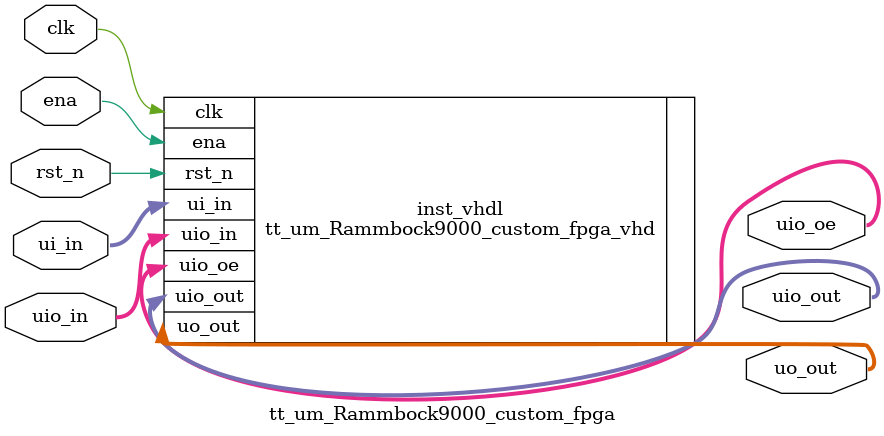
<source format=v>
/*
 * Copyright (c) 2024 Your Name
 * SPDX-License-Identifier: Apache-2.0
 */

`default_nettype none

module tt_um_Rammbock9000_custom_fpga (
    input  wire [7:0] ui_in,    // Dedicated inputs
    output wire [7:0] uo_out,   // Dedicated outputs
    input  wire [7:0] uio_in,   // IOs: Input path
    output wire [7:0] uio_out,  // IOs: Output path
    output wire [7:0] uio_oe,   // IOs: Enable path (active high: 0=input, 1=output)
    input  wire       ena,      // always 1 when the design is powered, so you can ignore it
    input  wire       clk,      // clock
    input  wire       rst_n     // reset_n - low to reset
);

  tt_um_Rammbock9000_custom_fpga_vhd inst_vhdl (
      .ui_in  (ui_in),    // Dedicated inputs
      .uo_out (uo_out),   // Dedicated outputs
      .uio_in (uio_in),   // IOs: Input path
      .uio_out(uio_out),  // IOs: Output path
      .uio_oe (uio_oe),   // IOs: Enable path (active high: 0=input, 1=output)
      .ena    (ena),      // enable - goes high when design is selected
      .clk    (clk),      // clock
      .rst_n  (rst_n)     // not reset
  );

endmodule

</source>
• • • •
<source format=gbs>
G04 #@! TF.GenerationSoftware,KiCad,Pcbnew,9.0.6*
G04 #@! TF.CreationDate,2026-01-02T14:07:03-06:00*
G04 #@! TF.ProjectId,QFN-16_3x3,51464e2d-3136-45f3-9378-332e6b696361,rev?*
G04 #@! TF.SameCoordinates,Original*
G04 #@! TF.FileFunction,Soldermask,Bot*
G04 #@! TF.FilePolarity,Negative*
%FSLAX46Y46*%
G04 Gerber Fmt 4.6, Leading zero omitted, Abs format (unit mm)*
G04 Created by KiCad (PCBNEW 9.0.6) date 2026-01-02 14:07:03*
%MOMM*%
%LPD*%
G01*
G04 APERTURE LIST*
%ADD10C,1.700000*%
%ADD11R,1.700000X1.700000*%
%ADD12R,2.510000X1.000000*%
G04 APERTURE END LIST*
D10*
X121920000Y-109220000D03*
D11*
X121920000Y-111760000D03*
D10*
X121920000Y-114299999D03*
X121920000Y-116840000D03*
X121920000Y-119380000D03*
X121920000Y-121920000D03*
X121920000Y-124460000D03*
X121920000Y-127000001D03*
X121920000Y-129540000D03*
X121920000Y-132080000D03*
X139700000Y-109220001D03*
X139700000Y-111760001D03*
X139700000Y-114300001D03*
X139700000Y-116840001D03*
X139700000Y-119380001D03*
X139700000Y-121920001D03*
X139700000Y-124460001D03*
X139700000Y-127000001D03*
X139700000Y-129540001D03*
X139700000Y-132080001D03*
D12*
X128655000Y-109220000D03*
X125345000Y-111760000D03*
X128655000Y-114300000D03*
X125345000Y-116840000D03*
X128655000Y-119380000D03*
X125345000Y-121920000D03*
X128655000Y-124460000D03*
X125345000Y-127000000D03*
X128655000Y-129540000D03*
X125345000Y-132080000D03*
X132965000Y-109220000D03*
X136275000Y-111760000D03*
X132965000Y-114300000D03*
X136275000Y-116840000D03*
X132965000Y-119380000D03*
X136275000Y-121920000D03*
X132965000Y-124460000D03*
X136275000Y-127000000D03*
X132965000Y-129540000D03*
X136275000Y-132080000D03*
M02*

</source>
• • • •
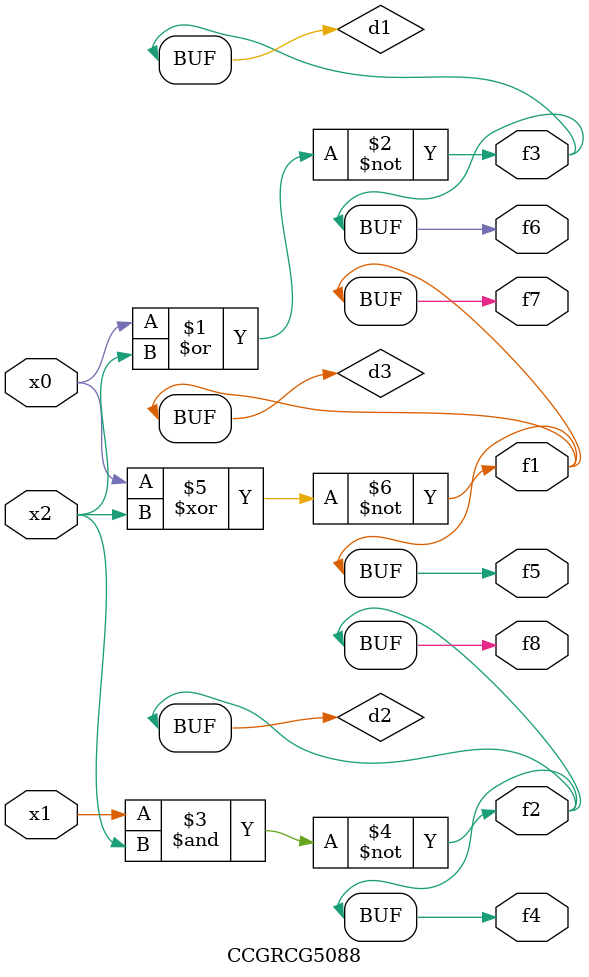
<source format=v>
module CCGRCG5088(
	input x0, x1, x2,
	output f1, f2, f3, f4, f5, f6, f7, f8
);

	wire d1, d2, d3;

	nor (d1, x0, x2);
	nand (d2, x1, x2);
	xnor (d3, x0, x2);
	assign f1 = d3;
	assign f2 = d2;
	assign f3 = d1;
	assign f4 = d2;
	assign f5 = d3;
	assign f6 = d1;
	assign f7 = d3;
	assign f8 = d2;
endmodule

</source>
• • • •
Task brief
What lines above mention "high"? Copy each one.

Exercise output
    output wire [7:0] uio_oe,   // IOs: Enable path (active high: 0=input, 1=output)
      .uio_oe (uio_oe),   // IOs: Enable path (active high: 0=input, 1=output)
      .ena    (ena),      // enable - goes high when design is selected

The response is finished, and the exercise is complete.